Pretty darn frank stuff. What Barksdale makes clear is that as long as cops play by the rules (no more nipple-twisting), their job isn't to concern themselves with eliciting false confessions, but with getting people to talk, and talk as much as possible. As he asserts without any shame, "The police are the primary information gatherers."  They don't give foot rubs, and it's their job to use whatever methods the law allows to get people to talk.

But what of Keene's and Handrich's concerns?

I totally agree with the authors, Douglas L. Keene and Rita R. Handrich, that people confess to crimes when they did not commit the crime. I accept the reasons put forth as valid explanations of what leads to people confessing to crimes when they did not do the crime. I concur that withholding information that would tend to disprove the validity of a confession is a miscarriage of justice. Inflicting physical pain, deception, psychological abuse, and other acts that fall outside the legal definition as acceptable interview and interrogation behavior have no place in the behavior of the civil police. I wholeheartedly support review, supervision, and punitive personnel actions for law enforcement personnel who violate the rules.

However, the authors also seem to suggest that the primary culpability in cases of false confessions lies with the law enforcement component of the process. I do not agree with this. Outside of intentionally or grossly negligent violation of rules both statutory or administrative, the culpability lies also with the practicing attorneys and the courts.
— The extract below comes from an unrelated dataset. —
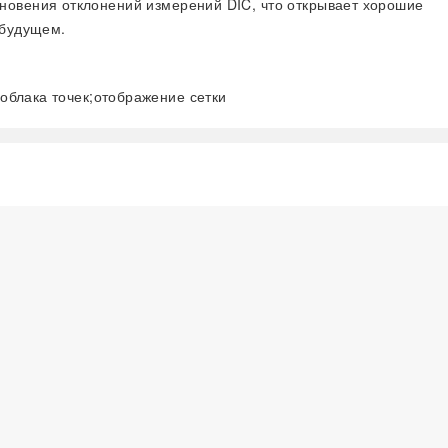
новения отклонений измерений DIC, что открывает хорошие
 будущем.
блака точек;отображение сетки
See what he did there?  The line's been drawn, the sides have been picked. It's not the cops' job to differentiate between true and false confessions, it's ours. Barksdale doesn't deny that false confessions happen, or that the rules of the game shouldn't be enforced, but he similarly realizes (which is where reality smacks the main body of the post upside the head) that it will still result in false confessions.

Why?

Assumption 1: There are no absolutes. 

No one tells the truth because there is no such thing as the truth. The truth is only what is accepted in court as fact. Research in cognition and perception seem to bear this out as phenomena of the human condition. Law Enforcement officers are therefore in the information gathering business. It is their job to get as much information as possible on a given event. In any event, an interviewer gets only the first best story, or, as it is often facetiously called, the “first best lie.”
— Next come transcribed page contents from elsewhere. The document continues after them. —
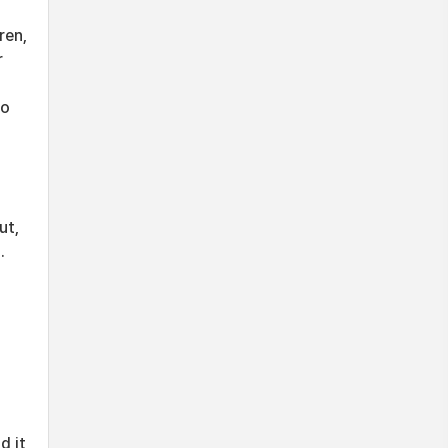
ren,
r
to
ut,
.
d it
Facetious or not, this is what every criminal defense lawyer confronts when he's given notice of his client's statement, the first best lie.  The cops know it's true. We know it's true. And we just keep banging our head against the wall, trying to get people to learn to not to talk.  Despite all advice and admonitions, they just can't stop themselves, and so the first best lie is what comes out. All the time. 

Most of the ideas offered by the authors of the main post to cleanse the system of false confessions are more grounded in fantasy than reality, the hard, cold truth is that there is no good argument to a jury that they should believe what the defendant says now and accept that he was understandably lying before.

As true as it may be that people falsely admit to crimes they didn't commit, it's similarly true that there is no magical way to distinguish the false confession from the true confession.  In the absence of physical evidence to bolster the claim of false confession, it is ultimately left to the lawyer to persuade the jury that day is night. In the real world, this doesn't work out nearly as well as it should.